TASK PROMPT >> In the listing below, find the line that contains "313,66 L 330,103" and the line that contains "852,339 L 852,379". Quote both and every line between them, exactly, and nothing more.

EXERCISE MATERIALS >>
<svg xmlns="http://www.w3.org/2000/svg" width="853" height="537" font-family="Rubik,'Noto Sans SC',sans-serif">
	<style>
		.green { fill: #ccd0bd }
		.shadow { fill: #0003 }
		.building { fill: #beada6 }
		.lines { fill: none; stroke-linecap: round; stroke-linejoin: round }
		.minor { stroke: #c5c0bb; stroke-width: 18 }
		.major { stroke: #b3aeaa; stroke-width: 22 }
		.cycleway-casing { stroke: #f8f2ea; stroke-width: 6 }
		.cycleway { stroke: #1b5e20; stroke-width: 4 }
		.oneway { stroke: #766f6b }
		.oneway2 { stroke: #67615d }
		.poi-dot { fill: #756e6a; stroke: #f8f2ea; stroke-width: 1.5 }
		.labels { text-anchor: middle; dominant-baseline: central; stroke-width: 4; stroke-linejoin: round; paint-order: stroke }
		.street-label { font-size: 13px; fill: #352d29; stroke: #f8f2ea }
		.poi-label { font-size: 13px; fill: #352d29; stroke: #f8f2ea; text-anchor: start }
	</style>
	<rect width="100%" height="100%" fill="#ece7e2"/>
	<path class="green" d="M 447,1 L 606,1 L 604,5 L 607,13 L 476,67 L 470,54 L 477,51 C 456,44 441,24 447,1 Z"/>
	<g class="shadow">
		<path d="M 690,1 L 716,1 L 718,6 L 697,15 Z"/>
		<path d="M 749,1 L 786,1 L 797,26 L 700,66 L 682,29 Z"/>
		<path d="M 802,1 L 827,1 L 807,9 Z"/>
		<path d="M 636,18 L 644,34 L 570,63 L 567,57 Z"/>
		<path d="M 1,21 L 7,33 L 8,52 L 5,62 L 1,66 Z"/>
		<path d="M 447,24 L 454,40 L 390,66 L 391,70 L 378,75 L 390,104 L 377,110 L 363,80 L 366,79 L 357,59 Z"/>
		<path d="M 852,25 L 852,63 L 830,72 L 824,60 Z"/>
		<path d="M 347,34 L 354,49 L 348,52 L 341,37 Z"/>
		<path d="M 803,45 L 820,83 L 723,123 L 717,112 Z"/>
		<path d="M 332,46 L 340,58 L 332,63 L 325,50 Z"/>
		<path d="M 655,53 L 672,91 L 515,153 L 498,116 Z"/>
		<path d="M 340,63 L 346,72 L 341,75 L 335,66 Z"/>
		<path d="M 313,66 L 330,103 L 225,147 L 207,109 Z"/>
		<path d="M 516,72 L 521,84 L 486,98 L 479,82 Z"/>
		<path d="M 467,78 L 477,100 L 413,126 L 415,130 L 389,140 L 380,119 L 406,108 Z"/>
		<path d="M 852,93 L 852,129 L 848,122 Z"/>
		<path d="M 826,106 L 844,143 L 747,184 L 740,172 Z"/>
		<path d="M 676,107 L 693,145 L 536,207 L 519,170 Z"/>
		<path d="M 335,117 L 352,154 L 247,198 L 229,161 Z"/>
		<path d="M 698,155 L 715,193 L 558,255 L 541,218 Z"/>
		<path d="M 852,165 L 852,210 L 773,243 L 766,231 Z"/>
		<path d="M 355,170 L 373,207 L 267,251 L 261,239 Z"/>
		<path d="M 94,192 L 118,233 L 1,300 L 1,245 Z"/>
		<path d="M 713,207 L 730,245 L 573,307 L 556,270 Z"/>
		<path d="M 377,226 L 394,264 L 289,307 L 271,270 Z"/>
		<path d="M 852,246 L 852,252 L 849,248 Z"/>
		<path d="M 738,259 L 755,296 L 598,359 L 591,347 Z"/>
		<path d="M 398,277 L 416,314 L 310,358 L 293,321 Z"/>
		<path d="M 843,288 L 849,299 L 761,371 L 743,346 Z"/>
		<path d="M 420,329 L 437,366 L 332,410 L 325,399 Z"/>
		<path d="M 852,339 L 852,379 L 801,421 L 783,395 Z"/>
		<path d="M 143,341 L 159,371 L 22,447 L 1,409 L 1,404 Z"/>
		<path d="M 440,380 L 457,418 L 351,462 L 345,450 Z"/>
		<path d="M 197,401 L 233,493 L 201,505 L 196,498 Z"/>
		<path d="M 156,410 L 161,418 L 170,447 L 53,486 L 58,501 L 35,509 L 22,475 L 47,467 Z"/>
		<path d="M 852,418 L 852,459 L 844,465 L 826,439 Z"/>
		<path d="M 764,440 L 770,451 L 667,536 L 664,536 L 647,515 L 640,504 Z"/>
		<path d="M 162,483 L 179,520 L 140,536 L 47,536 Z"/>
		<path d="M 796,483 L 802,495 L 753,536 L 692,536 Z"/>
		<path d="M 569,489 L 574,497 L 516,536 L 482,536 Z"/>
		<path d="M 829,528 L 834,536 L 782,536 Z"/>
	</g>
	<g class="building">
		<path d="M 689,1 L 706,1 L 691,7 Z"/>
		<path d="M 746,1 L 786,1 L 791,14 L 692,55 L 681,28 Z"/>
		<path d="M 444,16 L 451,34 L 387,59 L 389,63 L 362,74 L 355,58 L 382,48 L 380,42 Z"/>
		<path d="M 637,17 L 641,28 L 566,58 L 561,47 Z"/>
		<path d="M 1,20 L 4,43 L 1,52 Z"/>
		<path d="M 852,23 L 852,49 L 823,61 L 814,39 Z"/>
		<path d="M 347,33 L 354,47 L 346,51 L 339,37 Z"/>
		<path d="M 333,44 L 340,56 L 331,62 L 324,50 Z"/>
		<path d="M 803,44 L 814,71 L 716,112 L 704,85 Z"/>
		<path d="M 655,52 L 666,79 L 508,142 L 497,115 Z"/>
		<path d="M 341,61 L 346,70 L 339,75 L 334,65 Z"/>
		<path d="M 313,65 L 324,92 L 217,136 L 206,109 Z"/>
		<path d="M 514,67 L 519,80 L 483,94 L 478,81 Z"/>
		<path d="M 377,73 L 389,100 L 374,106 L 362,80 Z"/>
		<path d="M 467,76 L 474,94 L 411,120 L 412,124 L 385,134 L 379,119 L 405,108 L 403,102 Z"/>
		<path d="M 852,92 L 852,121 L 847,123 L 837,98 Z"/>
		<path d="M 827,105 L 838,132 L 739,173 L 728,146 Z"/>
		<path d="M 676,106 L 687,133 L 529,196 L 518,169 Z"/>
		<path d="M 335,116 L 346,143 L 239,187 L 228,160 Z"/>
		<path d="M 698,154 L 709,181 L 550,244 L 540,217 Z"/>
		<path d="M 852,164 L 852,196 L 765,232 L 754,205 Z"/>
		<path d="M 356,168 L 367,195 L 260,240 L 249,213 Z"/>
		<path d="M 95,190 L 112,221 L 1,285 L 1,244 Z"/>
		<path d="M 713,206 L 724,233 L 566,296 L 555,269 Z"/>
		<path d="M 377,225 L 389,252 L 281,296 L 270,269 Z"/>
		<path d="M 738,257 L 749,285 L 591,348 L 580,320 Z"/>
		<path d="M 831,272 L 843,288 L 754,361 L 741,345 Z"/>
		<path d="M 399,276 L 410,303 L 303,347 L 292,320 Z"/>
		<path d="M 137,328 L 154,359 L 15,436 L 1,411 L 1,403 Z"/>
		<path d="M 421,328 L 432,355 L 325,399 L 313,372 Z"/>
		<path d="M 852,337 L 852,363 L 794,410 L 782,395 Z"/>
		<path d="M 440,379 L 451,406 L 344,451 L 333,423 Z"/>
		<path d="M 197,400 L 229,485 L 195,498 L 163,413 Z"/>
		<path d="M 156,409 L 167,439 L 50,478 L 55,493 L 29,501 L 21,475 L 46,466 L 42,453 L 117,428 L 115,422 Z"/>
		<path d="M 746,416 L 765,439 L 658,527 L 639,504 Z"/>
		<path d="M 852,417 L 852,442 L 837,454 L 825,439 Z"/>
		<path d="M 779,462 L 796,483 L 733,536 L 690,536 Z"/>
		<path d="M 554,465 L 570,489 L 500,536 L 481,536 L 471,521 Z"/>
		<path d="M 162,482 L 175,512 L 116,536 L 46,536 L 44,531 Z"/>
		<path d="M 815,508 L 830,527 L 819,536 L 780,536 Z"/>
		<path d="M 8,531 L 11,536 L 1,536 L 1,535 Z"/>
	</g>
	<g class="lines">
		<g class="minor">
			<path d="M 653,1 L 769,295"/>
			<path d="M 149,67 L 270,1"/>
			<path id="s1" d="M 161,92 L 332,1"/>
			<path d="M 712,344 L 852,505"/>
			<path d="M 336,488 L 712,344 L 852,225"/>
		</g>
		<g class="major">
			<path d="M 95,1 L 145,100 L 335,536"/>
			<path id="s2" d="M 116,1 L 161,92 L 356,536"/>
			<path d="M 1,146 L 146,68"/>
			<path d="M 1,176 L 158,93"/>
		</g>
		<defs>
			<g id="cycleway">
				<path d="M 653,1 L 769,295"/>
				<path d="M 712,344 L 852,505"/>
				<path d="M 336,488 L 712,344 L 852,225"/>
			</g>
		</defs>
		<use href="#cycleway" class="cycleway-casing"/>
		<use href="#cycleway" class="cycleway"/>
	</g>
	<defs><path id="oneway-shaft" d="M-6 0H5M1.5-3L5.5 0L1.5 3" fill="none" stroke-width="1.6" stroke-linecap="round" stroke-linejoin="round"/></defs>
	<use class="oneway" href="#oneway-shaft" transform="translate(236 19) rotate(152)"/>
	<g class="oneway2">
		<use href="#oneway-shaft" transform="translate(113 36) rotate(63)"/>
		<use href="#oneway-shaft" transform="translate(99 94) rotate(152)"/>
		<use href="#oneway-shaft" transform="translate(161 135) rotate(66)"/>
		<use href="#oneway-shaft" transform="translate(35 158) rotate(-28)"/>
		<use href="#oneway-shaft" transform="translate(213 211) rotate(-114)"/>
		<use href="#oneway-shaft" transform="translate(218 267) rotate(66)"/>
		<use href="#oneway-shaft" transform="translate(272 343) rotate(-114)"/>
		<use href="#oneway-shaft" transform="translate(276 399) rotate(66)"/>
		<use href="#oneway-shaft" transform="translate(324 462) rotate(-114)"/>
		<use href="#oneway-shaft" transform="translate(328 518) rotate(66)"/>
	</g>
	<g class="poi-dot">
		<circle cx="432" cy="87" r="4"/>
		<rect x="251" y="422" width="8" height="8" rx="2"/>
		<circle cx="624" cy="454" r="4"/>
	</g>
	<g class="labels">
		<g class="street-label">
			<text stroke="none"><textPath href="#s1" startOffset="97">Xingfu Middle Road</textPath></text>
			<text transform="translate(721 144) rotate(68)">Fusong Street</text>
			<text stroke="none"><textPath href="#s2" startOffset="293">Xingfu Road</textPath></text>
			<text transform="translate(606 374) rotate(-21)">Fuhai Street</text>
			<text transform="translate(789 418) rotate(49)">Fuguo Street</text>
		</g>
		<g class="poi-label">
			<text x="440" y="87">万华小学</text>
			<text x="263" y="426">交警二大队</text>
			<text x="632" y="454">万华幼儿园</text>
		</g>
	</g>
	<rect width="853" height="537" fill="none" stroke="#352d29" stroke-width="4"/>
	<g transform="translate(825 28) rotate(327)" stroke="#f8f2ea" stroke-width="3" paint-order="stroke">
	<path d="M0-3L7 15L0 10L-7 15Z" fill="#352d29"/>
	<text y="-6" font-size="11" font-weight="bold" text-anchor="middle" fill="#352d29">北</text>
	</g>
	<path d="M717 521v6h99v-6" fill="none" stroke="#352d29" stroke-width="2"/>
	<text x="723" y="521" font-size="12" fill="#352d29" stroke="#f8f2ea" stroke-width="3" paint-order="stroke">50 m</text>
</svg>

RESULT >>
		<path d="M 313,66 L 330,103 L 225,147 L 207,109 Z"/>
		<path d="M 516,72 L 521,84 L 486,98 L 479,82 Z"/>
		<path d="M 467,78 L 477,100 L 413,126 L 415,130 L 389,140 L 380,119 L 406,108 Z"/>
		<path d="M 852,93 L 852,129 L 848,122 Z"/>
		<path d="M 826,106 L 844,143 L 747,184 L 740,172 Z"/>
		<path d="M 676,107 L 693,145 L 536,207 L 519,170 Z"/>
		<path d="M 335,117 L 352,154 L 247,198 L 229,161 Z"/>
		<path d="M 698,155 L 715,193 L 558,255 L 541,218 Z"/>
		<path d="M 852,165 L 852,210 L 773,243 L 766,231 Z"/>
		<path d="M 355,170 L 373,207 L 267,251 L 261,239 Z"/>
		<path d="M 94,192 L 118,233 L 1,300 L 1,245 Z"/>
		<path d="M 713,207 L 730,245 L 573,307 L 556,270 Z"/>
		<path d="M 377,226 L 394,264 L 289,307 L 271,270 Z"/>
		<path d="M 852,246 L 852,252 L 849,248 Z"/>
		<path d="M 738,259 L 755,296 L 598,359 L 591,347 Z"/>
		<path d="M 398,277 L 416,314 L 310,358 L 293,321 Z"/>
		<path d="M 843,288 L 849,299 L 761,371 L 743,346 Z"/>
		<path d="M 420,329 L 437,366 L 332,410 L 325,399 Z"/>
		<path d="M 852,339 L 852,379 L 801,421 L 783,395 Z"/>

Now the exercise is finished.